Remember, that these are the same fragile, misunderstood souls who wailed like colicky babies during waves one through four that necessary lockdowns had deprived them of pursuing their constitutional rights to life, liberty and happiness – including, getting a haircut or buying a beer at a pub.

Remember, as well, that these are the same cocky buffoons who thought they were too tough, too young, too fit, too “free,” too MAGA-loving, to get COVID-19 and occupy precious hospital beds needed by patients who have waited patiently and, in many cases, in vain, for life-saving or life-altering care and surgeries.

We are told, instead, that the infuriating holdouts are not at fault for doing their own “research” – like amateur epidemiologists – into the safety of proven, safe vaccines or letting idiots in the media or politics persuade them that those proven, safe vaccines will damage their DNA, cause impotence or turn human beings into magnets.

Nope. Apparently, the callous cretins are never to blame for fuelling and prolonging a pandemic – that should, by now, be flickering out like a fire’s embers in North America – if the idiots had any measure of faith in scientists who once engineered effective vaccines for polio, the measles, and chickenpox, rather than a gallery of spent, forgettable celebrities and lunatic conspiracy theorists.

Some reckless editors and reporters have become enablers. Notice how they employ pleasant-sounding euphemisms like “vaccine-hesitant” or “vaccine-reluctant” to describe idiots who denigrate sensible, rational, serving the common good, double-vaccinated citizens as compliant “sheep”.

These euphemisms make the unpalatable, palatable.

A cockeyed sense of editorial “propriety” and guarding against accusations that they are picking a political side or being “unfair” to the “vaccine-hesitant” or “vaccine reluctant” – take your silly pick – for simply “questioning” the efficacy and safety of vaccines prompts some editors and reporters to join these idiots in the quicksand of selfishness and ignorance.

This leads to searching for an array of psychological and historical reasons to justify using euphemisms rather than telling the truth – as plainly as Jason Hargrove did – to challenge and indict the legion of so-called “adults” who insist on acting like petulant, self-absorbed toddlers.

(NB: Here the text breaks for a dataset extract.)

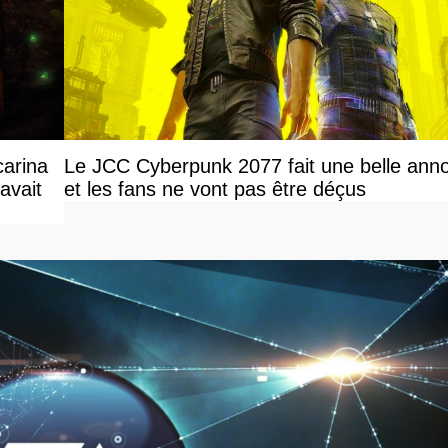
carina
Le JCC Cyberpunk 2077 fait une belle ann
avait
et les fans ne vont pas être déçus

The coddling of these dangerous rubes must end. Now. If they will not volunteer to be vaccinated, then governments and firms should enforce mandates to compel the irresponsible to do the responsible thing. And it is past time for editors to dispense with agreeable code words and begin to condemn the vaccine vagrants.

Hargrove left us with this wise admonition: “At some point in time, you got to draw the line and say enough is enough.”

Right again, Mr Hargrove. Right again.

The views expressed in this article are the author’s own and do not necessarily reflect Al Jazeera’s editorial stance.